Task brief:
Take the entries that follow and return exactly the lines from the one holding "20 JULY 2026" through the one holding "Trauma counselling", both included. Nothing else is needed.

[Dataset excerpts]
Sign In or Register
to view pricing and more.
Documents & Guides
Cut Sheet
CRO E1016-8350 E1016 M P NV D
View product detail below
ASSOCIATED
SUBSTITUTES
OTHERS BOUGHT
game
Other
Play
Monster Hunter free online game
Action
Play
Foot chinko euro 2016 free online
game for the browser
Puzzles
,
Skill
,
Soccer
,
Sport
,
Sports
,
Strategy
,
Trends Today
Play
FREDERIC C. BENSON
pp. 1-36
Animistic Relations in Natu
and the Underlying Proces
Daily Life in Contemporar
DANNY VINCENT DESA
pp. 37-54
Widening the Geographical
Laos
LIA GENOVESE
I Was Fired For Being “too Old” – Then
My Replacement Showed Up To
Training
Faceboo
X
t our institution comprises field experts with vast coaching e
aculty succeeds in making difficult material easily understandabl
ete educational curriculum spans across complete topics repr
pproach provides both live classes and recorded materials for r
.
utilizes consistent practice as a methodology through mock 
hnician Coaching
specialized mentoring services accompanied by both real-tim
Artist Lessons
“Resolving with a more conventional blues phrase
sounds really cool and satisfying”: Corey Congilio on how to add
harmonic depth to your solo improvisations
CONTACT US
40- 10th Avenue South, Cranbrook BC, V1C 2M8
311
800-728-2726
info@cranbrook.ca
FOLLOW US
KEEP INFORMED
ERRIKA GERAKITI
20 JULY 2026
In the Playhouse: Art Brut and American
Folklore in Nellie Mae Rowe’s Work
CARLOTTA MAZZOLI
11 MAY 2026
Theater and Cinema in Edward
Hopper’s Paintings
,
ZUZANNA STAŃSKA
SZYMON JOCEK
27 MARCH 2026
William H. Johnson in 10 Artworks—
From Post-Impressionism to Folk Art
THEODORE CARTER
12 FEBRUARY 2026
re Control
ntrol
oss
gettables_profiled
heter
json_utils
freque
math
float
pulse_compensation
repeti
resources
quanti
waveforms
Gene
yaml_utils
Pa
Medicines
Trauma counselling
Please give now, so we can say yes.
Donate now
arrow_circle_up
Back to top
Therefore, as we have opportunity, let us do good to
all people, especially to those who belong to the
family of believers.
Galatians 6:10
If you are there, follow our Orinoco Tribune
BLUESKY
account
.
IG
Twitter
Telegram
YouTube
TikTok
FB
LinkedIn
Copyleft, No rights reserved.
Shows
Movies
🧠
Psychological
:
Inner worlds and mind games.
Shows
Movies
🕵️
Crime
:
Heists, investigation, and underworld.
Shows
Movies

Task solution:
20 JULY 2026
In the Playhouse: Art Brut and American
Folklore in Nellie Mae Rowe’s Work
CARLOTTA MAZZOLI
11 MAY 2026
Theater and Cinema in Edward
Hopper’s Paintings
,
ZUZANNA STAŃSKA
SZYMON JOCEK
27 MARCH 2026
William H. Johnson in 10 Artworks—
From Post-Impressionism to Folk Art
THEODORE CARTER
12 FEBRUARY 2026
re Control
ntrol
oss
gettables_profiled
heter
json_utils
freque
math
float
pulse_compensation
repeti
resources
quanti
waveforms
Gene
yaml_utils
Pa
Medicines
Trauma counselling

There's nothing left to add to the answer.